» Goal of the exercise
Print out the records below with nothing altered.
[[ Records open ]]
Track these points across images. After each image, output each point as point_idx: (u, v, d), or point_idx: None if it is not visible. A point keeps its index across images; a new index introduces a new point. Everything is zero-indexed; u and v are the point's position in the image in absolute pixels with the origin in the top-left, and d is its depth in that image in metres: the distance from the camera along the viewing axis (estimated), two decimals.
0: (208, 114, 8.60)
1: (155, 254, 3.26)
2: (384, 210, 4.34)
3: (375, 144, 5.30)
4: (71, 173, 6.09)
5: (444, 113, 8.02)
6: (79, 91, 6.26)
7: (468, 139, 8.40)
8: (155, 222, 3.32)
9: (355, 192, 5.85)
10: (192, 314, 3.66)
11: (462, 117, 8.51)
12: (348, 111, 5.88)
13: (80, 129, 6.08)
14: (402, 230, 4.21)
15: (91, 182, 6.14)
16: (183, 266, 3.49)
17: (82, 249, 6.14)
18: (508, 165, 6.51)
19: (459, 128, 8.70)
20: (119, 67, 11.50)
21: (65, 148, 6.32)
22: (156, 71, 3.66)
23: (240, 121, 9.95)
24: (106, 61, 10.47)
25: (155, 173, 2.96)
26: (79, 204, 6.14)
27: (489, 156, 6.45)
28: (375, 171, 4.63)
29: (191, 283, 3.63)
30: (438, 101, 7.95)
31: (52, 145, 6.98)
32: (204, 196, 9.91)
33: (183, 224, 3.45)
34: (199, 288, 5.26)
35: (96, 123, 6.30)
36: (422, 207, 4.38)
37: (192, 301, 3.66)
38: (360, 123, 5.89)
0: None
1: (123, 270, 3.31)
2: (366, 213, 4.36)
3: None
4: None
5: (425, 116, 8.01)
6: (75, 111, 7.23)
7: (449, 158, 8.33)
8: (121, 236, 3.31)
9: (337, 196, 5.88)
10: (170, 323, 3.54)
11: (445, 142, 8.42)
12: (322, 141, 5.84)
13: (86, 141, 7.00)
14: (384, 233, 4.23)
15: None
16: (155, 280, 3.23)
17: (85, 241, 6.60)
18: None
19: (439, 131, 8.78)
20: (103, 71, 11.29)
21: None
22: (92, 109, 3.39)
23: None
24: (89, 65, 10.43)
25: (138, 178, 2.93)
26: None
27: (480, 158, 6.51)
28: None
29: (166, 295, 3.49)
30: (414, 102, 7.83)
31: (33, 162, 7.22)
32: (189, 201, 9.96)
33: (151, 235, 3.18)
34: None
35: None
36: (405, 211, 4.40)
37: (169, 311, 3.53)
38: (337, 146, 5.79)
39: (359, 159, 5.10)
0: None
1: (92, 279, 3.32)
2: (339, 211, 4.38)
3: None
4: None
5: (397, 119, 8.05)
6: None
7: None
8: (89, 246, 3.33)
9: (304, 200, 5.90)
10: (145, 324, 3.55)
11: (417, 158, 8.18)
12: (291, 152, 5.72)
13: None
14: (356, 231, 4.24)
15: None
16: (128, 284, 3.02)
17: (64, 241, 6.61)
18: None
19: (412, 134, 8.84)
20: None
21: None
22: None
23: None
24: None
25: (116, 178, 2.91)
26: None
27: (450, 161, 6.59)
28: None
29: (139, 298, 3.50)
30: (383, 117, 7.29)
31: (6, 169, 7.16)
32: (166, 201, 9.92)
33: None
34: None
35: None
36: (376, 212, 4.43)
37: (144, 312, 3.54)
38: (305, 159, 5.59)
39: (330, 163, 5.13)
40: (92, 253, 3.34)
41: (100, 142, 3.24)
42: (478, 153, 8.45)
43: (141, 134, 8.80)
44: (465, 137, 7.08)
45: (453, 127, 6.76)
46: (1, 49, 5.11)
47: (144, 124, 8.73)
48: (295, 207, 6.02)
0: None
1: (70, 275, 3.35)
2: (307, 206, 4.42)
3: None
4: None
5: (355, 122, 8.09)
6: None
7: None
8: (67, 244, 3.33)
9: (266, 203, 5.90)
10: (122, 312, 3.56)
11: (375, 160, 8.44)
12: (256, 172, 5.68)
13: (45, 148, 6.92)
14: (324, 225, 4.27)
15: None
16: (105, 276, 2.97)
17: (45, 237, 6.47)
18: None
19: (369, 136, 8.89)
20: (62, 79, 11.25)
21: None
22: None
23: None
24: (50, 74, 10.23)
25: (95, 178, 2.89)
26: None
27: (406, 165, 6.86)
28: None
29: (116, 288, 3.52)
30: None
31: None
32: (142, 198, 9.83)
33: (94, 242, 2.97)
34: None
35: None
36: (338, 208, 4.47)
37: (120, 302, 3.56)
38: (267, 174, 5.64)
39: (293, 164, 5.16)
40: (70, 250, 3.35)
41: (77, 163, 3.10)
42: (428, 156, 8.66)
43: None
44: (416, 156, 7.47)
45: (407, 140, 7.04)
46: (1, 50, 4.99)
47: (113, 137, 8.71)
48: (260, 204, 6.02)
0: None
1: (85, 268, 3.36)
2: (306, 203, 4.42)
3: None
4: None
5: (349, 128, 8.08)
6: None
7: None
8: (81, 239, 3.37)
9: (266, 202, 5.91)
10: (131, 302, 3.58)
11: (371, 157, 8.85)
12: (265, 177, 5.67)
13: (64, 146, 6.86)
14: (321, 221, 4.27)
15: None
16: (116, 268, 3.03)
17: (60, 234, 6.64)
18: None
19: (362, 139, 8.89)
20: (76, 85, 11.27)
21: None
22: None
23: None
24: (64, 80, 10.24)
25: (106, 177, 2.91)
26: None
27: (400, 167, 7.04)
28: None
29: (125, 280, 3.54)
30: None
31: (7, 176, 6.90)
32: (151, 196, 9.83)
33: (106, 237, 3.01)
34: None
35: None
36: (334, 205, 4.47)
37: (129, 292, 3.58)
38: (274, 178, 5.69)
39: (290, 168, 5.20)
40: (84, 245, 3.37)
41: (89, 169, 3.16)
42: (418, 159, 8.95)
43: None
[[ Records closed ]]
» Answer for the task
Track these points across images. After each image, output each point as point_idx: (u, v, d), or point_idx: None if it is not visible. A point keeps its index across images; a new index introduces a new point. Everything is zero-indexed; u and v are the point's position in the image in absolute pixels with the origin in the top-left, and d is its depth in that image in metres: the distance from the camera along the viewing axis (estimated), two decimals.
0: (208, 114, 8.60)
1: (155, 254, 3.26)
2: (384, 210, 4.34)
3: (375, 144, 5.30)
4: (71, 173, 6.09)
5: (444, 113, 8.02)
6: (79, 91, 6.26)
7: (468, 139, 8.40)
8: (155, 222, 3.32)
9: (355, 192, 5.85)
10: (192, 314, 3.66)
11: (462, 117, 8.51)
12: (348, 111, 5.88)
13: (80, 129, 6.08)
14: (402, 230, 4.21)
15: (91, 182, 6.14)
16: (183, 266, 3.49)
17: (82, 249, 6.14)
18: (508, 165, 6.51)
19: (459, 128, 8.70)
20: (119, 67, 11.50)
21: (65, 148, 6.32)
22: (156, 71, 3.66)
23: (240, 121, 9.95)
24: (106, 61, 10.47)
25: (155, 173, 2.96)
26: (79, 204, 6.14)
27: (489, 156, 6.45)
28: (375, 171, 4.63)
29: (191, 283, 3.63)
30: (438, 101, 7.95)
31: (52, 145, 6.98)
32: (204, 196, 9.91)
33: (183, 224, 3.45)
34: (199, 288, 5.26)
35: (96, 123, 6.30)
36: (422, 207, 4.38)
37: (192, 301, 3.66)
38: (360, 123, 5.89)
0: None
1: (123, 270, 3.31)
2: (366, 213, 4.36)
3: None
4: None
5: (425, 116, 8.01)
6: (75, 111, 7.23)
7: (449, 158, 8.33)
8: (121, 236, 3.31)
9: (337, 196, 5.88)
10: (170, 323, 3.54)
11: (445, 142, 8.42)
12: (322, 141, 5.84)
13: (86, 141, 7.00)
14: (384, 233, 4.23)
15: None
16: (155, 280, 3.23)
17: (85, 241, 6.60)
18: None
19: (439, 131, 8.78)
20: (103, 71, 11.29)
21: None
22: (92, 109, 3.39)
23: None
24: (89, 65, 10.43)
25: (138, 178, 2.93)
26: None
27: (480, 158, 6.51)
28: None
29: (166, 295, 3.49)
30: (414, 102, 7.83)
31: (33, 162, 7.22)
32: (189, 201, 9.96)
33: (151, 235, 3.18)
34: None
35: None
36: (405, 211, 4.40)
37: (169, 311, 3.53)
38: (337, 146, 5.79)
39: (359, 159, 5.10)
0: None
1: (92, 279, 3.32)
2: (339, 211, 4.38)
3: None
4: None
5: (397, 119, 8.05)
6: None
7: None
8: (89, 246, 3.33)
9: (304, 200, 5.90)
10: (145, 324, 3.55)
11: (417, 158, 8.18)
12: (291, 152, 5.72)
13: None
14: (356, 231, 4.24)
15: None
16: (128, 284, 3.02)
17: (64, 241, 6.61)
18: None
19: (412, 134, 8.84)
20: None
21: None
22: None
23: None
24: None
25: (116, 178, 2.91)
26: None
27: (450, 161, 6.59)
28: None
29: (139, 298, 3.50)
30: (383, 117, 7.29)
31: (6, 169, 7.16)
32: (166, 201, 9.92)
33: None
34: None
35: None
36: (376, 212, 4.43)
37: (144, 312, 3.54)
38: (305, 159, 5.59)
39: (330, 163, 5.13)
40: (92, 253, 3.34)
41: (100, 142, 3.24)
42: (478, 153, 8.45)
43: (141, 134, 8.80)
44: (465, 137, 7.08)
45: (453, 127, 6.76)
46: (1, 49, 5.11)
47: (144, 124, 8.73)
48: (295, 207, 6.02)
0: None
1: (70, 275, 3.35)
2: (307, 206, 4.42)
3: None
4: None
5: (355, 122, 8.09)
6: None
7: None
8: (67, 244, 3.33)
9: (266, 203, 5.90)
10: (122, 312, 3.56)
11: (375, 160, 8.44)
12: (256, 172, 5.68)
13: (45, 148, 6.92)
14: (324, 225, 4.27)
15: None
16: (105, 276, 2.97)
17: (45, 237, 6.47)
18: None
19: (369, 136, 8.89)
20: (62, 79, 11.25)
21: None
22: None
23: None
24: (50, 74, 10.23)
25: (95, 178, 2.89)
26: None
27: (406, 165, 6.86)
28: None
29: (116, 288, 3.52)
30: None
31: None
32: (142, 198, 9.83)
33: (94, 242, 2.97)
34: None
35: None
36: (338, 208, 4.47)
37: (120, 302, 3.56)
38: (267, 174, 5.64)
39: (293, 164, 5.16)
40: (70, 250, 3.35)
41: (77, 163, 3.10)
42: (428, 156, 8.66)
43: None
44: (416, 156, 7.47)
45: (407, 140, 7.04)
46: (1, 50, 4.99)
47: (113, 137, 8.71)
48: (260, 204, 6.02)
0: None
1: (85, 268, 3.36)
2: (306, 203, 4.42)
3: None
4: None
5: (349, 128, 8.08)
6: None
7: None
8: (81, 239, 3.37)
9: (266, 202, 5.91)
10: (131, 302, 3.58)
11: (371, 157, 8.85)
12: (265, 177, 5.67)
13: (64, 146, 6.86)
14: (321, 221, 4.27)
15: None
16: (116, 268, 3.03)
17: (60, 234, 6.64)
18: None
19: (362, 139, 8.89)
20: (76, 85, 11.27)
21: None
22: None
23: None
24: (64, 80, 10.24)
25: (106, 177, 2.91)
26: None
27: (400, 167, 7.04)
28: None
29: (125, 280, 3.54)
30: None
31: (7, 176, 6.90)
32: (151, 196, 9.83)
33: (106, 237, 3.01)
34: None
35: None
36: (334, 205, 4.47)
37: (129, 292, 3.58)
38: (274, 178, 5.69)
39: (290, 168, 5.20)
40: (84, 245, 3.37)
41: (89, 169, 3.16)
42: (418, 159, 8.95)
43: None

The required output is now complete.